- Opening Delimiter -
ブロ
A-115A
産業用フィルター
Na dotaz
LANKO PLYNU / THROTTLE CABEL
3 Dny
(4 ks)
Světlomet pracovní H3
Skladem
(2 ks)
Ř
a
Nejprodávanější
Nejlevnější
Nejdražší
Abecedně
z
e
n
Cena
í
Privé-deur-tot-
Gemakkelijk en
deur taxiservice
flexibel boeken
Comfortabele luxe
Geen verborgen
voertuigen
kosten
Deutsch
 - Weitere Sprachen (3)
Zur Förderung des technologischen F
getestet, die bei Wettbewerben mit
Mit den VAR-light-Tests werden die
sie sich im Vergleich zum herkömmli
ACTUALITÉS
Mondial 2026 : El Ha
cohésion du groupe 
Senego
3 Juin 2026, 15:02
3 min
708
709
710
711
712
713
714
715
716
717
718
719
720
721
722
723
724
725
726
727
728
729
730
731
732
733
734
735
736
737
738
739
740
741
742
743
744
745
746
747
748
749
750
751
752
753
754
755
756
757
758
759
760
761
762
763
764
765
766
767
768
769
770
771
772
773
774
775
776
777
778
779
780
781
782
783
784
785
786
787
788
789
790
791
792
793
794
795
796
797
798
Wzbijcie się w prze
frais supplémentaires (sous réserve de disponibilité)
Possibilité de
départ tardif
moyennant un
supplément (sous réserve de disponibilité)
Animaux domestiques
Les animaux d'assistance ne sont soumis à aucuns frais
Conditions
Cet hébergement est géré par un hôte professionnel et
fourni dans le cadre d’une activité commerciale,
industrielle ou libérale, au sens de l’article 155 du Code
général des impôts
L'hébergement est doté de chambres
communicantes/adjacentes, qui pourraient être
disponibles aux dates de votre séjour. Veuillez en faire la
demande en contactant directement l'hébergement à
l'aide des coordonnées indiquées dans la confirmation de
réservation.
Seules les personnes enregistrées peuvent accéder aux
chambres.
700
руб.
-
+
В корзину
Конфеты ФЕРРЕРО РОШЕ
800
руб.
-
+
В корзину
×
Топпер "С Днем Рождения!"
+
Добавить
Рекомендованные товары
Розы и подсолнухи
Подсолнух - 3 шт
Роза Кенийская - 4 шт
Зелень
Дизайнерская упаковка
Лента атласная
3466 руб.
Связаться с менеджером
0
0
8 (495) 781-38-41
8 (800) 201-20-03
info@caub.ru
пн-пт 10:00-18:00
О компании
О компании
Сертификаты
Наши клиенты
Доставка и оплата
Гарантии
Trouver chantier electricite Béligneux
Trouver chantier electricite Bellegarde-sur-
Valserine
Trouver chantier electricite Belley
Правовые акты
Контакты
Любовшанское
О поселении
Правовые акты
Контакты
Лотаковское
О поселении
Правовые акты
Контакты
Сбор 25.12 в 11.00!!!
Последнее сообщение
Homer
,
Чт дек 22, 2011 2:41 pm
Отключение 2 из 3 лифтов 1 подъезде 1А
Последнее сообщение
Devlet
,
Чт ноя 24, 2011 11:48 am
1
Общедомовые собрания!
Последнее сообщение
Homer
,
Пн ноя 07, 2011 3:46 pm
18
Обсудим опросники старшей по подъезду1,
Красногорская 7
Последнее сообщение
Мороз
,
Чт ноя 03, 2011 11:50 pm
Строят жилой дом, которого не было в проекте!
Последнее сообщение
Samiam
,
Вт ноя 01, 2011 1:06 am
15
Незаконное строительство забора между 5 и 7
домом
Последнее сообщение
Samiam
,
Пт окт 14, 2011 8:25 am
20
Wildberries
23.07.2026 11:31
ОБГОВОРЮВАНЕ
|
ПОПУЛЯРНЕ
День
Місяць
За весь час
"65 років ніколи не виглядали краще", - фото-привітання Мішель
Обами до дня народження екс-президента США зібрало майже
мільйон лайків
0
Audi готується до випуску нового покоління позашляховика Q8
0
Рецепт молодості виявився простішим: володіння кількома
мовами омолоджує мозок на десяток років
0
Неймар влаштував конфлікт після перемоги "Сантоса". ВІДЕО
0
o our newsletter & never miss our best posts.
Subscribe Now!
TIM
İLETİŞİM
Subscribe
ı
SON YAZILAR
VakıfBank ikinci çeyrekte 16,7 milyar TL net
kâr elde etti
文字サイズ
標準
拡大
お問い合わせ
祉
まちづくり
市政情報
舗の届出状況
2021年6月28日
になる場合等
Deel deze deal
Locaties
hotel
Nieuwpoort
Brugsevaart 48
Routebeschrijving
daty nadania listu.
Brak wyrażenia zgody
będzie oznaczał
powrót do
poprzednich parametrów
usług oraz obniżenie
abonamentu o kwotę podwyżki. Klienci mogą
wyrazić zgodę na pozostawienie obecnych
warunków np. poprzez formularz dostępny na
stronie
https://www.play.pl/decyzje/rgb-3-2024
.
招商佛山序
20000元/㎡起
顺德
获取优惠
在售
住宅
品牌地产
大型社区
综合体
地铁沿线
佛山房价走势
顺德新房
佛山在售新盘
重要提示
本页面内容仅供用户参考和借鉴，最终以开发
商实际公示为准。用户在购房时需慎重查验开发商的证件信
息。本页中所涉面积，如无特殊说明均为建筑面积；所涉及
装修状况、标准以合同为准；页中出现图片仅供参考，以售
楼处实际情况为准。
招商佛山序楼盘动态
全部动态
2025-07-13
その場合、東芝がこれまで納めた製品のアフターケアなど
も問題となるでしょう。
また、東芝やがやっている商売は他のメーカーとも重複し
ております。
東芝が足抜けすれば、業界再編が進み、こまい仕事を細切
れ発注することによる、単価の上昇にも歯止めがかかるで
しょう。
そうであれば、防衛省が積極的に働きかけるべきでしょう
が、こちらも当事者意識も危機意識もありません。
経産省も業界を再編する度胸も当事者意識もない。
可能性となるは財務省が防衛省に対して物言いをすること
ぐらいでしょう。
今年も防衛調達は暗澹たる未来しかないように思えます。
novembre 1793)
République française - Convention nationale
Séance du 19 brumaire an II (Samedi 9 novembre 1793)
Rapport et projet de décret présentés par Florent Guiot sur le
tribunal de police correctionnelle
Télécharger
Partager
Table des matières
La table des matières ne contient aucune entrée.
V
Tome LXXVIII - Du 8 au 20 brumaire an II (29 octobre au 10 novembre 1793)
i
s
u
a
- Closing Delimiter -
[TASK BRIEF]
The lines you need are those holding the word "réserve"; copy each of them from the material above.

[THE ANSWER]
frais supplémentaires (sous réserve de disponibilité)
supplément (sous réserve de disponibilité)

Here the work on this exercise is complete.